The Kennedy assassination has long been an obsession for fiction writers, from Don DeLillo and “Libra” to Stephen King and “11/22/63.”

Novels also have been a good medium for speculation about who might have killed him. Charles McCarry’s classic “The Tears of Autumn” pins it on the Vietnamese, a response to the US-backed coup against the country’s president, Ngo Dinh Diem, three weeks before Kennedy’s death. Berney thinks Marcello, suspected by some assassination theorists, an ideal culprit.

“He’s the one mobster no one knew about at the time,” he says.

“If anybody could get away with this, I thought it would be Marcello. There was a sign in his office that read ‘Three can keep a secret if two are dead.’”

Berney cites Kate Atkinson, Elmore Leonard and Megan Abbott as influences, but he didn’t begin as a crime novelist.

He studied communications and journalism at Loyola University and creative writing at the University of Massachusetts Amherst, from which he received an MFA. He remembered that while in graduate school a professor saw him with a Leonard novel and said, “Don’t read that trash.” He now wonders how much time he might have saved had the professor encouraged him.

Berney received early literary acclaim. His first book, “The Road to Bobby Joe and Other Stories,” came out in 1991 and brought him praise from “The New York Times” as a writer of “tremendous range, one whose characters — a Laotian busboy, an aging wino, a rock band’s groupie — often walk themselves up to the edge of a moral abyss.”
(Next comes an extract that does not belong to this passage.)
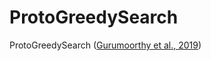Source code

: # ProtoGreedySearch

ProtoGreedySearch ([Gurumoorthy et al., 2019](https://arxiv.org/abs/1707.01212))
But his next publication didn’t come for nearly two decades. He spent four years working on a novel and couldn’t find a publisher. He spent another three years on a different novel and tried writing screenplays. No luck.

He thought himself a failure and was ready to give up, when he decided to try one last time and wrote “Gutshot Straight,” about a mobster who leaves a California prison and soon finds himself in new kinds of trouble.

“It was like ‘I have nothing to lose at this point,’” he said of the book, which came out in 2010. “I want to write something that’s going to be fun to write and also will connect to me as a reader: I want to write something I want to read. I think that was, for me, the switch going off, because I loved crime fiction.”